Officials celebrate road extension

Wednesday, May 28, 2008 | 9:56 p.m. CDT; updated 12:16 a.m. CST, Wednesday, November 26, 2008

COLUMBIA — The $3.4 million extension of Chapel Hill Road from Scott Boulevard to Gillespie Bridge Road has been completed for four weeks, but those involved in the project didn’t celebrate its opening until Wednesday morning, when they held a ribbon cutting near the Daniel Boone Little League fields.

The Chapel Hill project, which stretches for 4,700 feet and was built by Emery Sapp and Sons, represents the combined efforts of city and county government. The majority of the cost was covered by the city’s capital improvements sales tax, but Boone County contributed $900,000 to the cause through its revenue sharing program, said David Mink, director of the county’s Public Works Department. Development fees also contributed.

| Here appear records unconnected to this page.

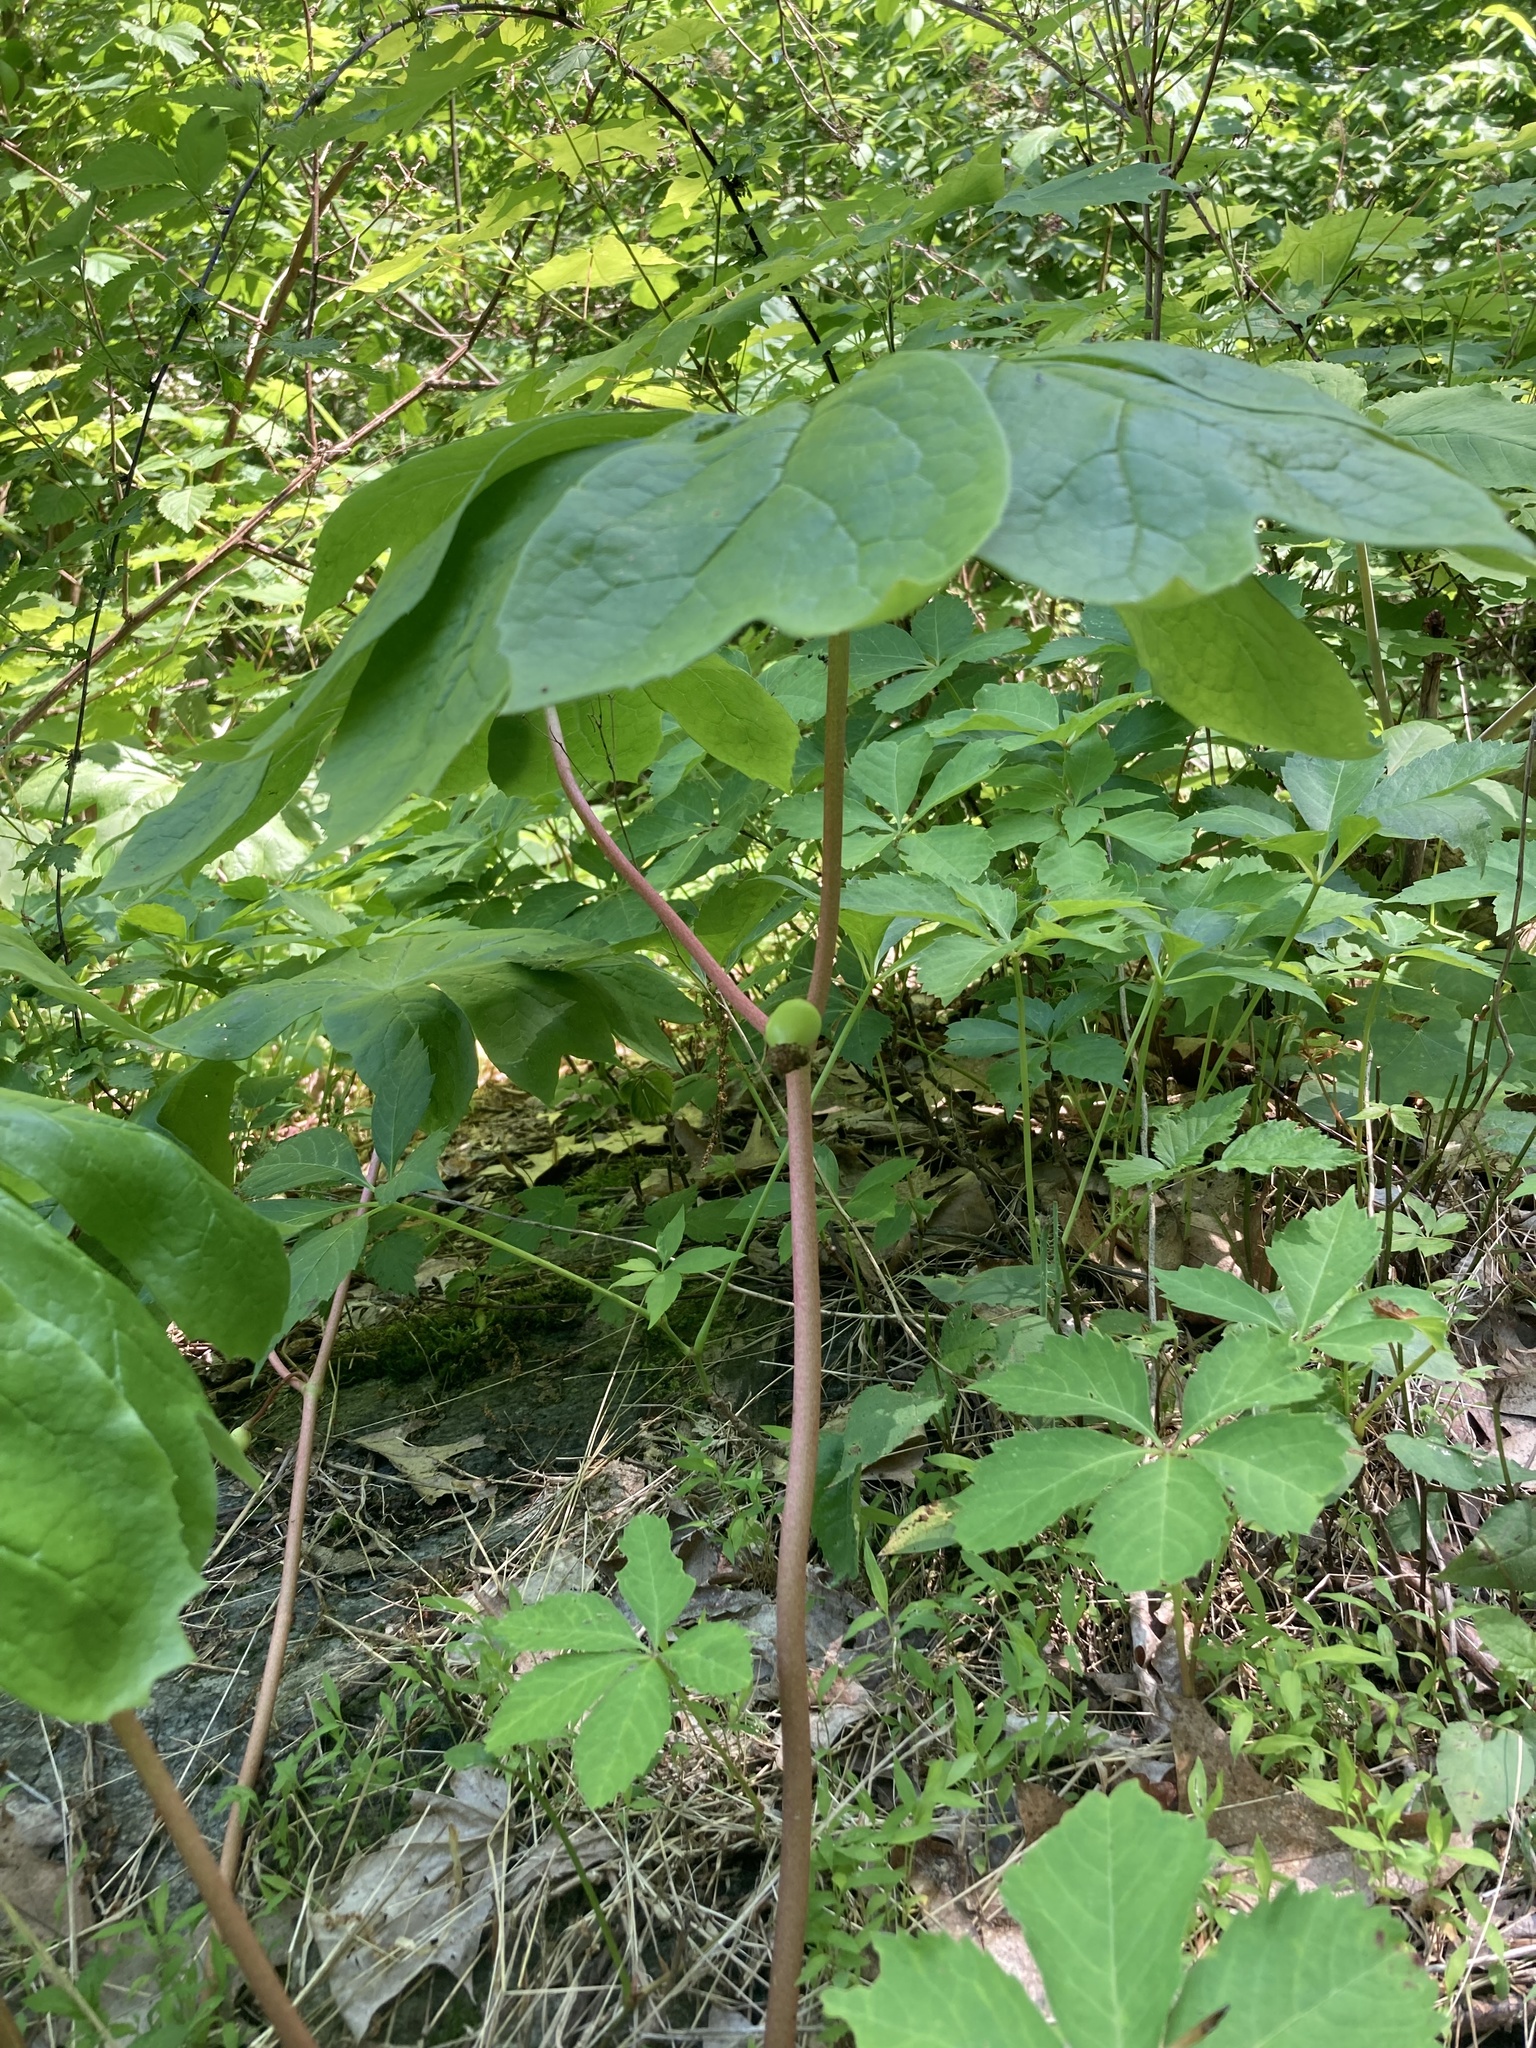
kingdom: Plantae
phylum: Tracheophyta
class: Magnoliopsida
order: Ranunculales
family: Berberidaceae
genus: Podophyllum
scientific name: Podophyllum peltatum
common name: Wild mandrake
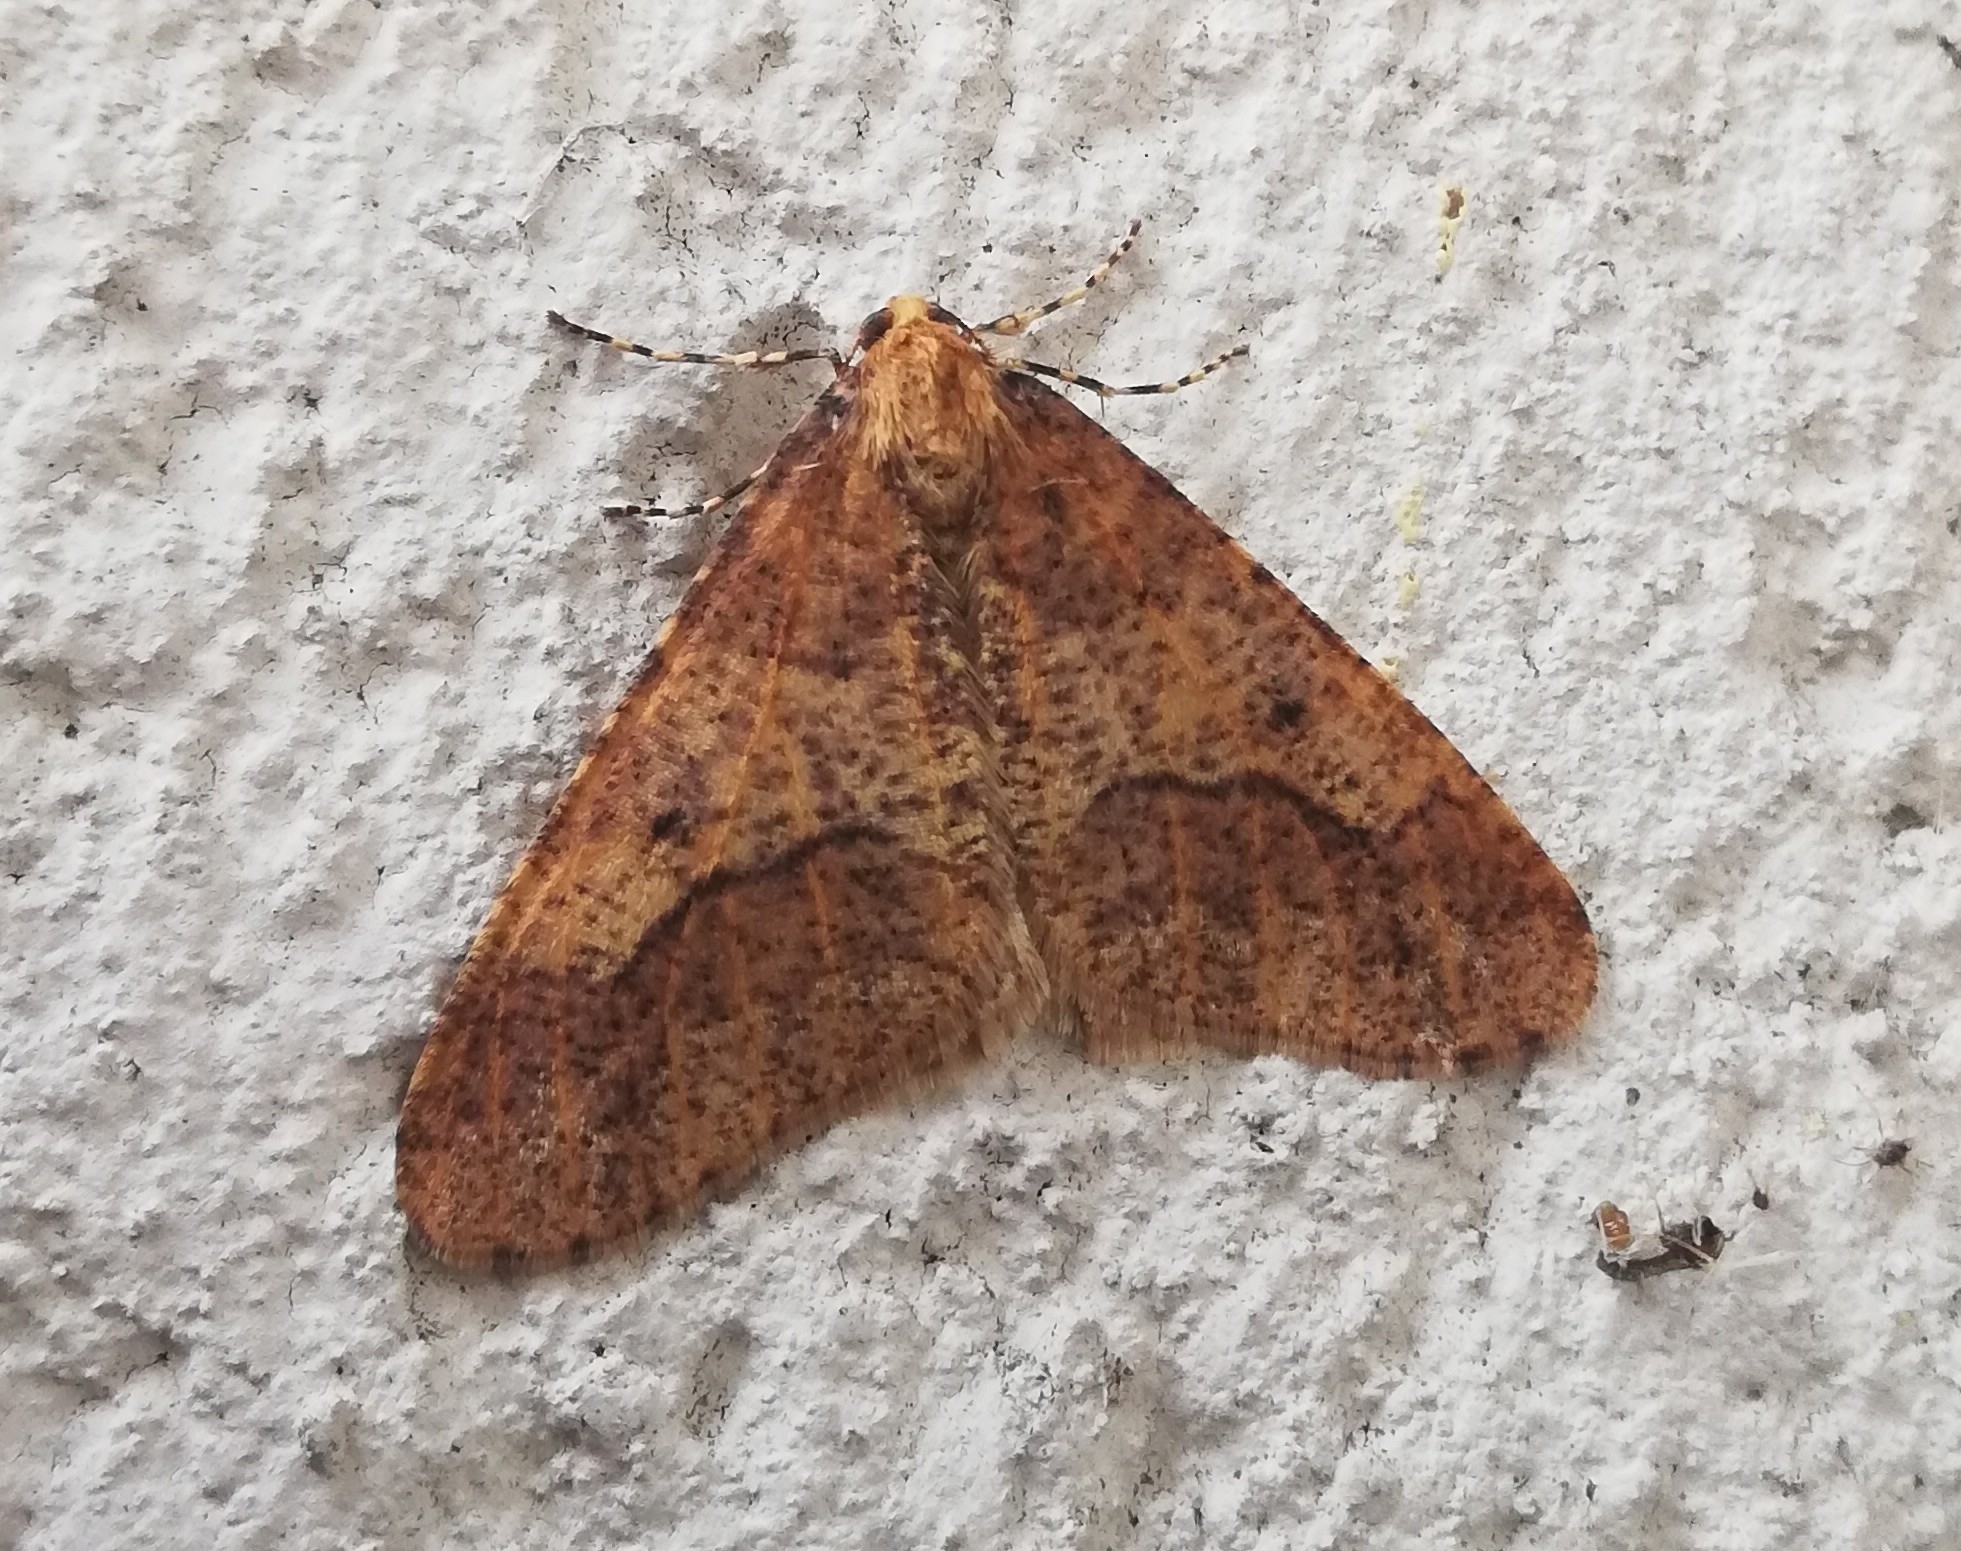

Although the final cost was about $500,000 more than the original bid, Second Ward Councilman Chris Janku said change orders on the project explain the differences.

The extension creates a new avenue for increasing traffic in the rapidly developing area of west Columbia. Mink called it a definite improvement.

“The traffic signal provides a safer connection,” he said. “Gillespie Bridge Road tended to flood, so it’s an all-weather connection.” The project includes a new drainage system.

Chapel Hill Road now splits the Daniel Boone fields, but children can walk back and forth between the fields using a pedestrian underpass beneath a bridge. The road also features a five-foot sidewalk on its south side and an eight-foot pedway on the north, Janku said.

Volunteers helped with landscaping by planting more than 2,000 feet of flower beds along the extension. The Stonecrest Neighborhood Association, the Daniel Boone Little League and Bob Walters planted six beds in the road’s median, said Leigh Britt, director of the city’s Office of Volunteer Services. She said all three signed agreements to care for the area for at least four years.

“It’s just a great example of how citizens can contribute to our infrastructures,” she said.

Janku said he was pleased with the result and said the city is working to make similar improvements elsewhere.

“We’re addressing infrastructure needs throughout the community,” he said. “There are a number of road projects that are moving forward.”

Progress in the western Columbia area isn’t over. Construction will begin next spring to widen Scott Boulevard to four lanes and to add a center turn lane and a median, said Mary Ellen Lea, interim director of the city Public Works Department. She expects that work to continue at least two years.